Richard picks a favourite New Zealand example of the variety he is determined to champion.
From NZ$49.99, AU$46.99, £29.70, €34.99, 11,760 Hungarian forints, HK$345, $49, 180 UAE dirhams, SG$106
I am starting the roaring '20s as I mean to go on: with Syrah.
After a recent trip to New Zealand (as well as regular visits to the northern Rhône), I am increasingly convinced that Syrah is a variety that could topple Pinot Noir from its current throne of trendiness. A full explanation will follow in a separate article (including more than 50 tasting notes on NZ's best Syrahs), but suffice to say that I came back with multiple candidates for this wine of the week slot, including examples from Te Mata, Trinity Hill, Dry River, Villa Maria and others.
I selected Man O' War's Dreadnought Syrah for three reasons. Firstly, it is a wine I have followed for over a decade, and the mini-vertical I tasted at the winery reassured me of both its consistency and its ageability. Secondly, and more prosaically (but no less importantly), a decent range of vintages is widely distributed around the world.
Thirdly, and perhaps most importantly, Dreadnought is an ideal wine to exemplify Syrah's greatness.
For me, great Syrah generally has several distinct qualities: powerful black fruit that is ripe but not jammy (the latter being more characteristic of Shiraz – an important distinction); fragrant black-pepper spiciness; plus meaty, leathery, smoky complexity that develops with maturity. There are many variations on these core themes (including herbal flavours from fermentation on stems, and varying degrees of oak influence) but when they are combined, Syrah is unique among grapes – and Dreadnought Syrah from Man O' War captures these characteristics with beautiful fidelity.
The grapes are grown on Waiheke Island, a ferry ride away from Auckland on New Zealand's North Island. Man O' War have 10 ha (25 acres) of the variety planted across ten different sites, using vineyard names such as 'madman' and 'asylum' to indicate the challenges of the steep-slope viticulture they practise (as pictured). They first planted the variety in 1998, and employ a variety of clones and sites to bring complexity to their blends.
Man O' War is the name given to the bay you can see at the bottom of these vineyards, originally conferred by Captain James Cook, who 'upon sighting the ancient stands of magnificent kauri trees ashore, noted in his journals that they would make ideal masts for the Man O’ War warships of the Royal Navy', according to the winery's website.
Dreadnought is their mid-tier blend, above the estate-level Syrah, newly packaged with a white label, but below the gold-labelled Kulta range, which represents their very best barrels. Since the 2012 vintage, Dreadnought has generally been fermented with around 15% whole clusters, and is increasingly aged in untoasted barrels, including some acacia as well as oak, which they find reduces harsh wood tannins while still contributing flavour.

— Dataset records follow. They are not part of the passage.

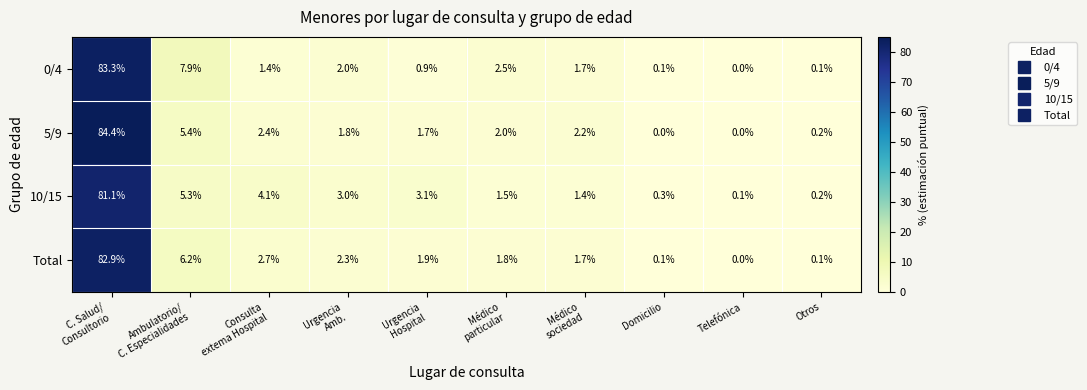

What is the difference between the highest and lowest values at Consulta
extema Hospital?

2.7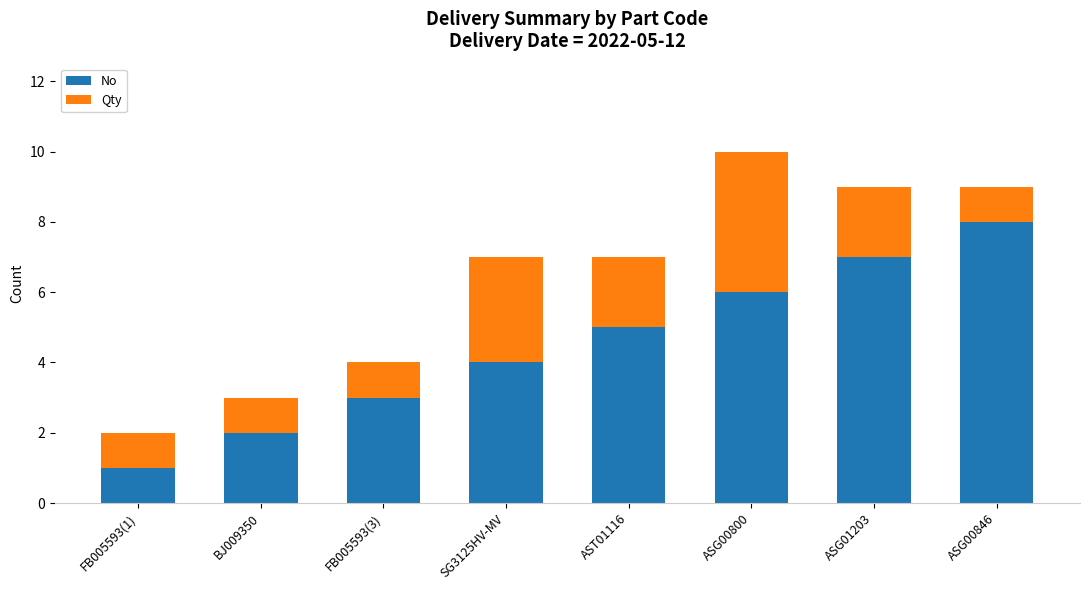

Reading left to right, transcribe the values for No.

FB005593(1)=1	BJ009350=2	FB005593(3)=3	SG3125HV-MV=4	AST01116=5	ASG00800=6	ASG01203=7	ASG00846=8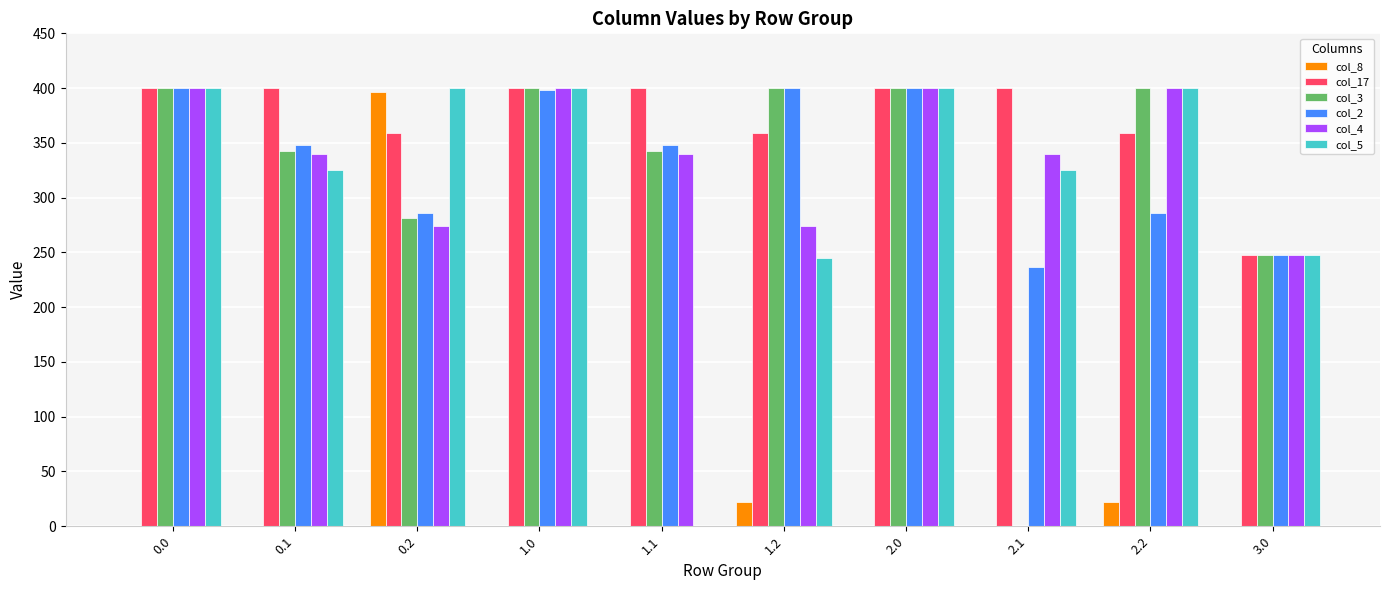

Which series has the largest total across all categories?

col_17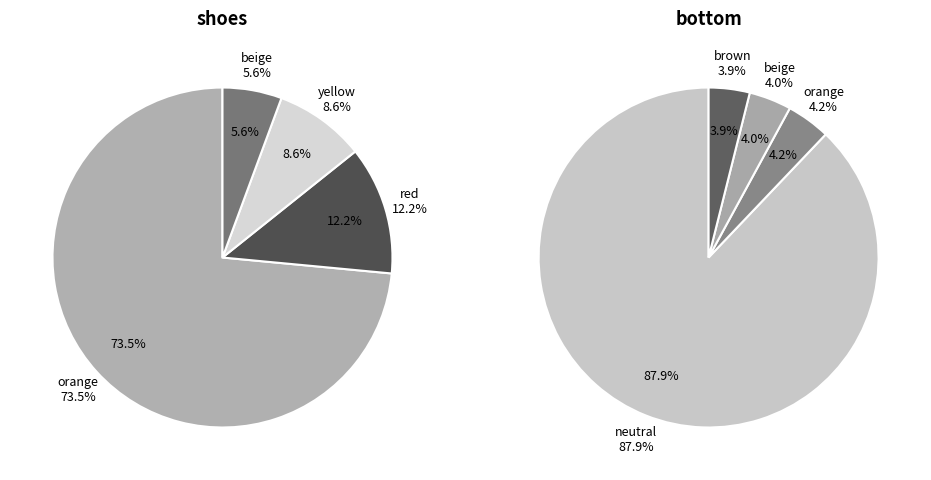

Between neutral and orange, which is larger?

neutral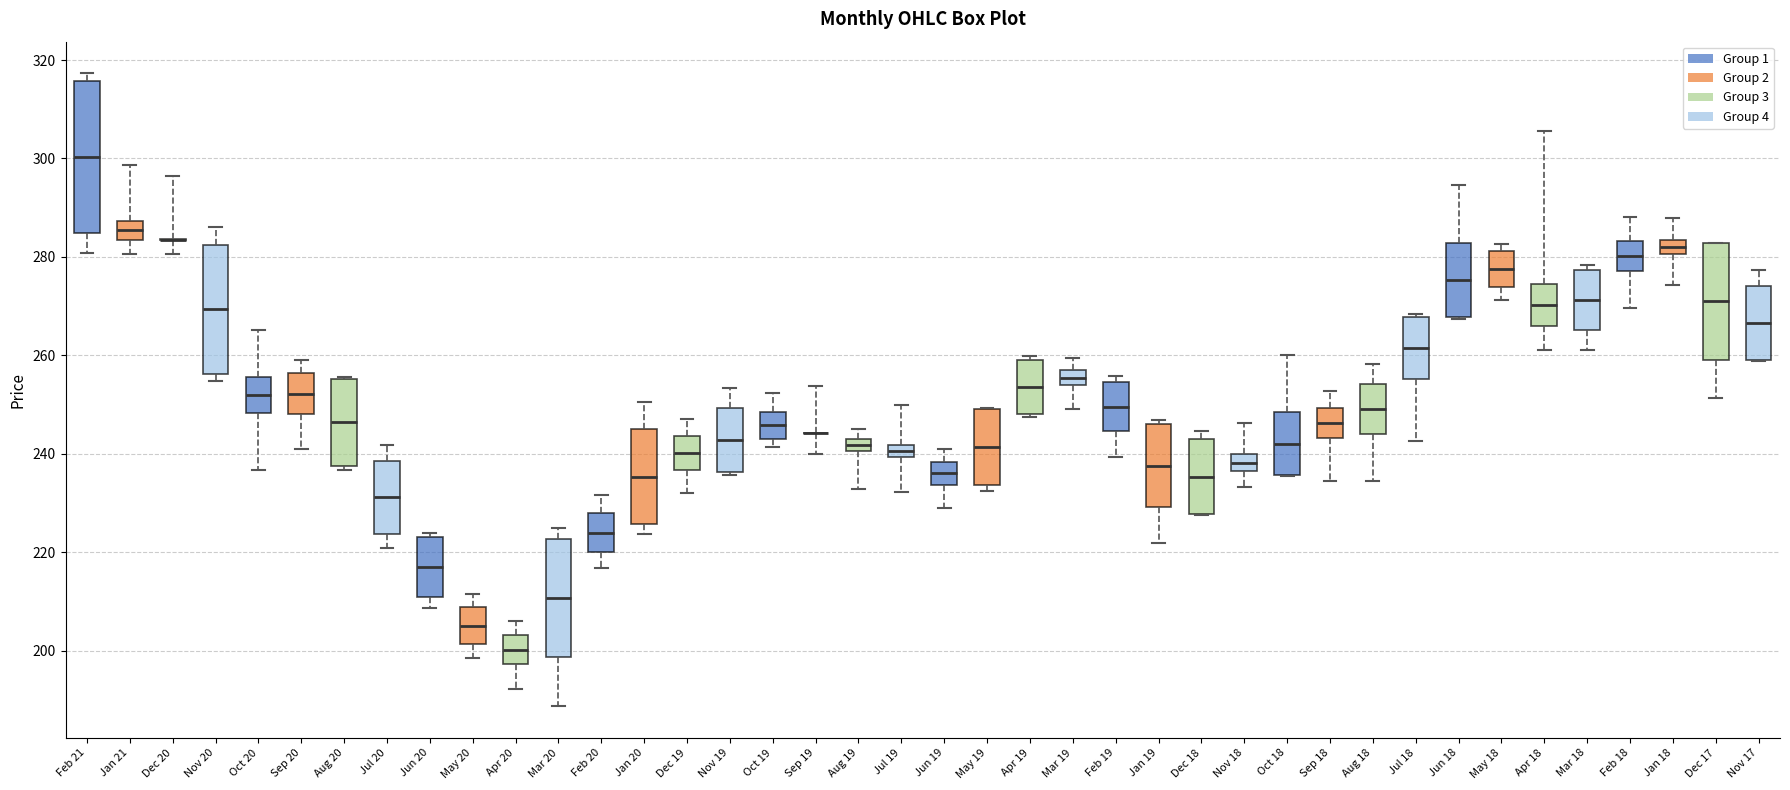

Comparing the boxes themselves (not the whiskers), which one is the tallest?

Feb 21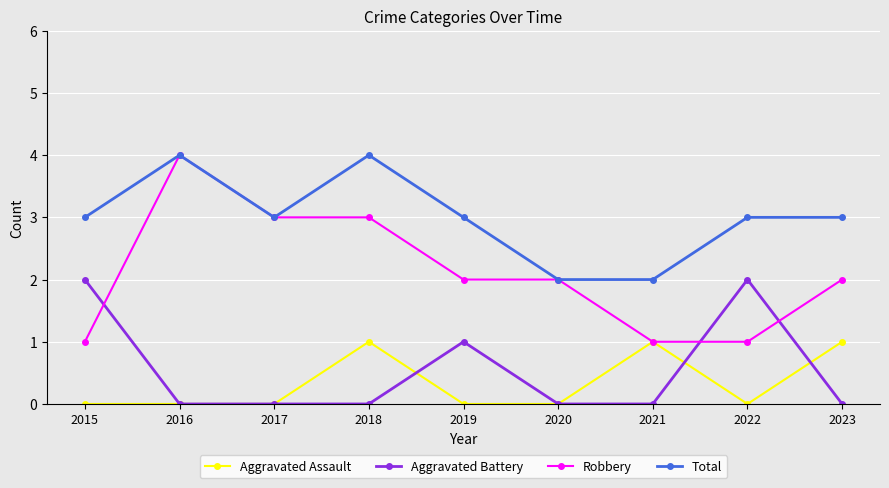

True or false: Aggravated Battery and Total cross at least once.

False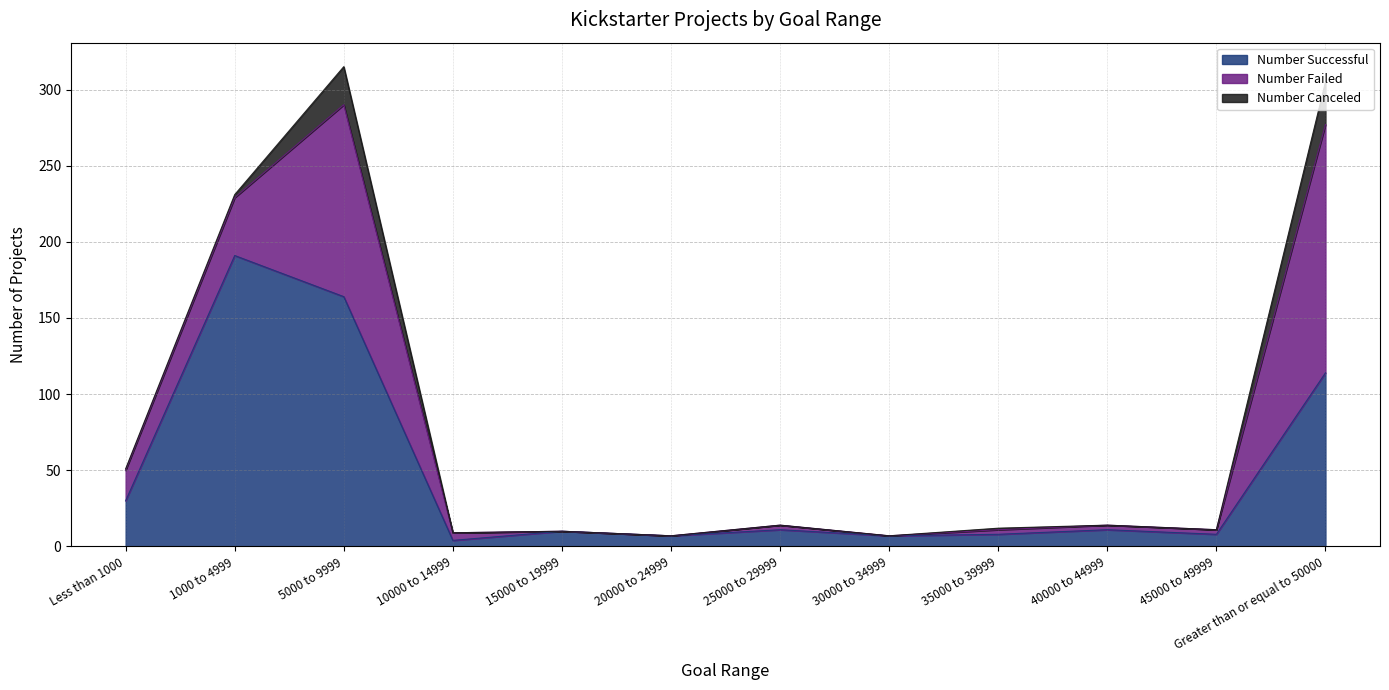

What are all the series names shown in the legend?

Number Successful, Number Failed, Number Canceled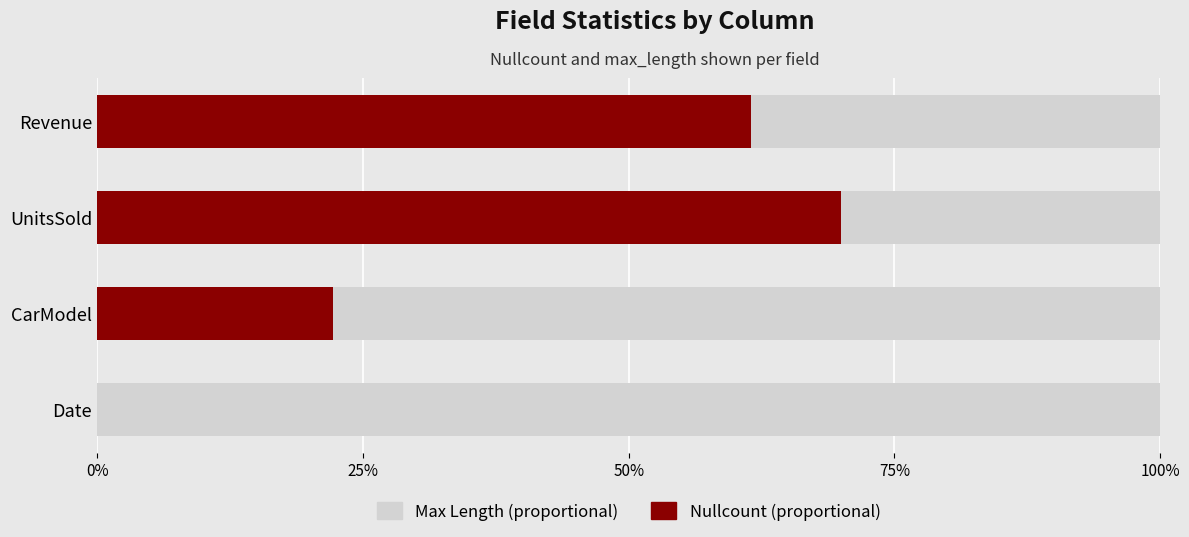

Which series changed the most between 50% and 75%?

Nullcount (proportional)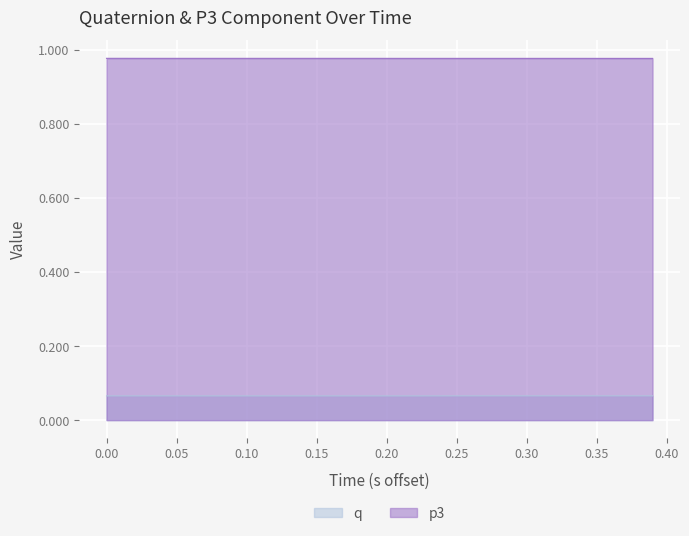

True or false: p3 and q intersect in this chart.

False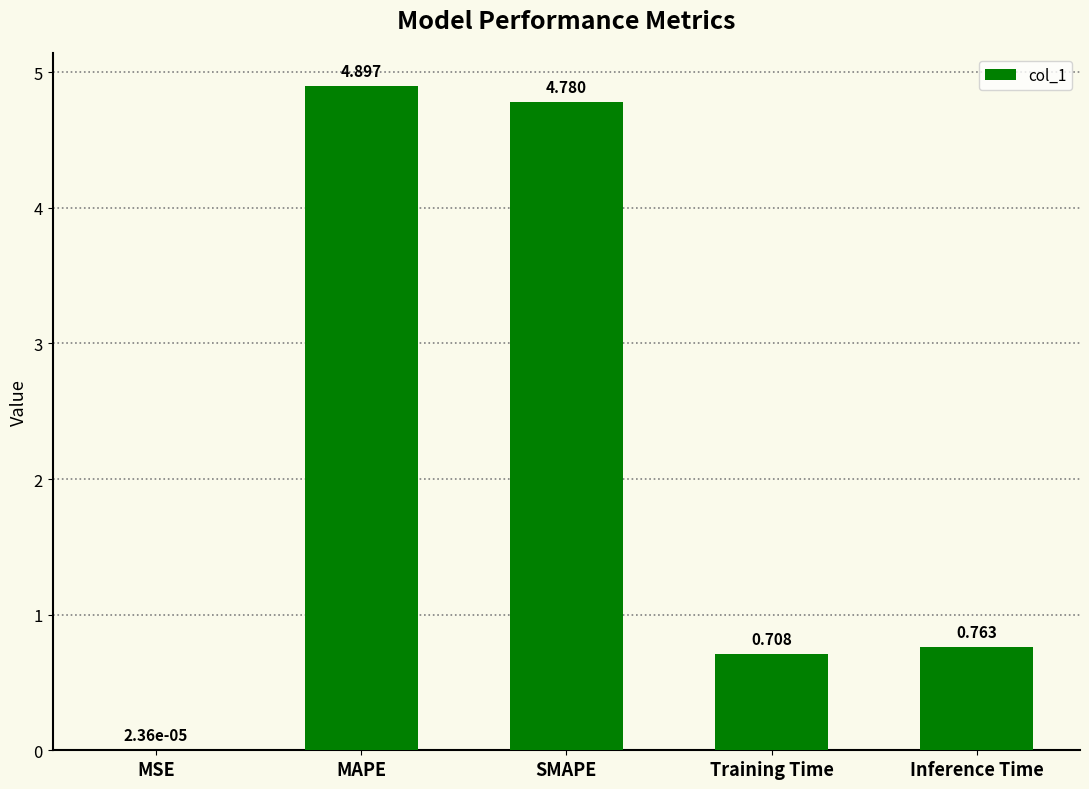

Which has a higher value, MAPE or MSE?

MAPE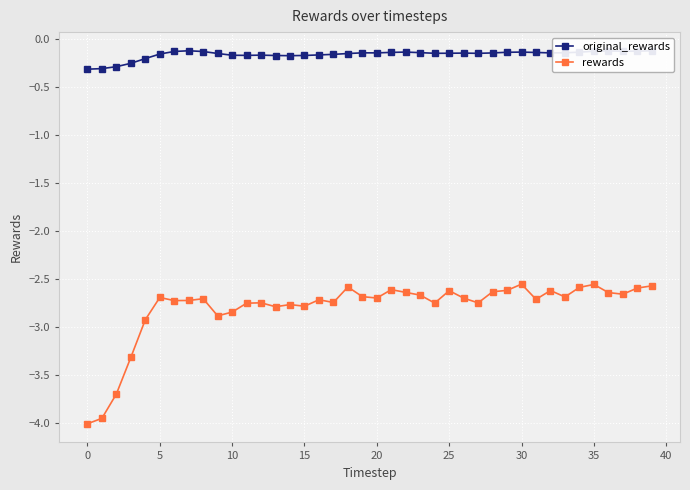

Rank the series by their average value, from highest to lowest.

original_rewards, rewards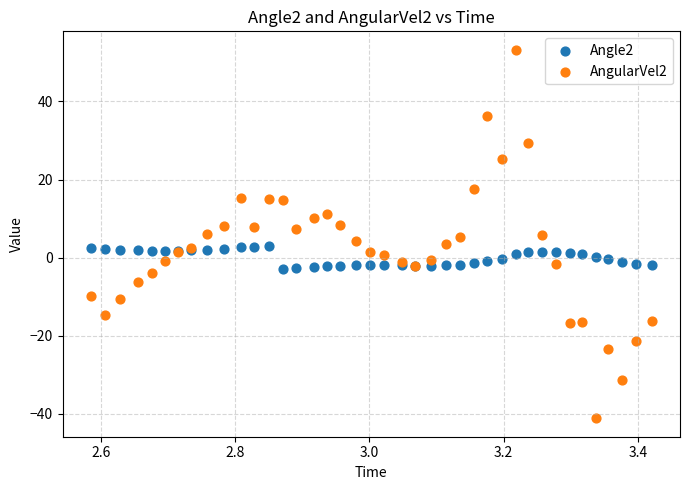

Which series contains the highest Y value?

AngularVel2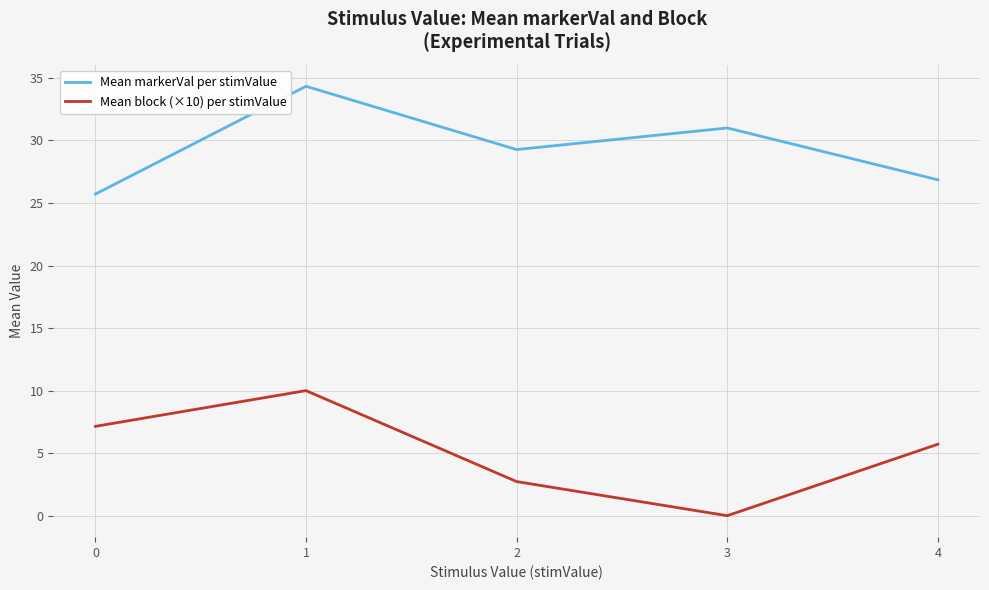

Reading left to right, list all the values displayed in this chart.

Mean markerVal per stimValue: 0=25.7	1=34.3	2=29.3	3=31.0	4=26.9
Mean block (×10) per stimValue: 0=7.1	1=10.0	2=2.7	3=0.0	4=5.7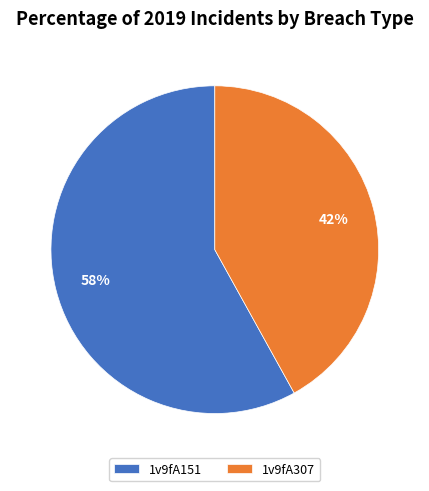

What is the ratio of the value at 1v9fA307 to the value at 1v9fA151?

0.7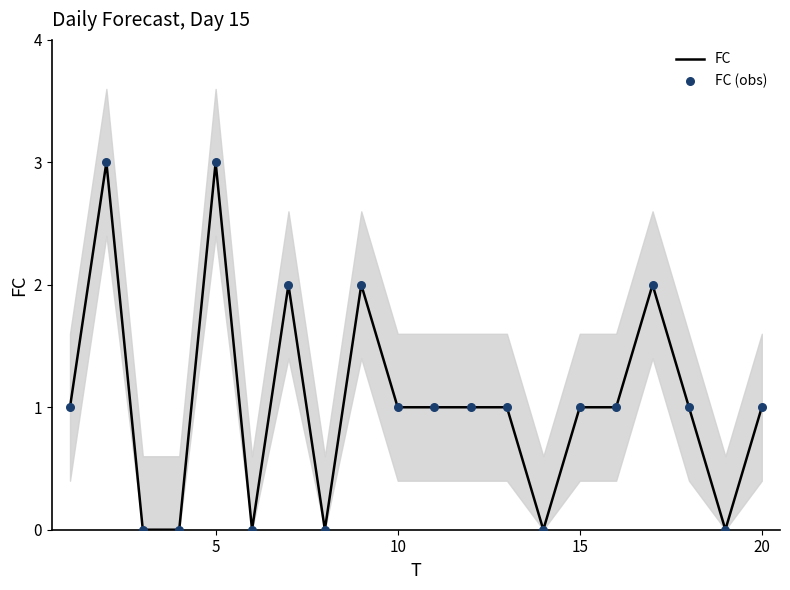

Which series has the largest total across all categories?

FC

The results, in every vintage that I have tasted, is archetypal Syrah. What I especially appreciate is the equality between ripe primary fruit, peppery spice and those leathery, meaty secondary flavours. Even the newly bottled 2018 is bursting with layers of immediate complexity. Across all vintages, only once have I scored it below 17 out of 20 (I gave 16.5 to the 2016), but have gone above that score three times.
For such consistent excellence, the £30/$35 price tag seems entirely justified, and is far better value than most Côte Rôties at the price. For those already enamoured of Syrah, Dreadnought will satisfy your cravings. For the unconverted, Dreadnought is the perfect way to discover why the roaring '20s will be Syrah's decade.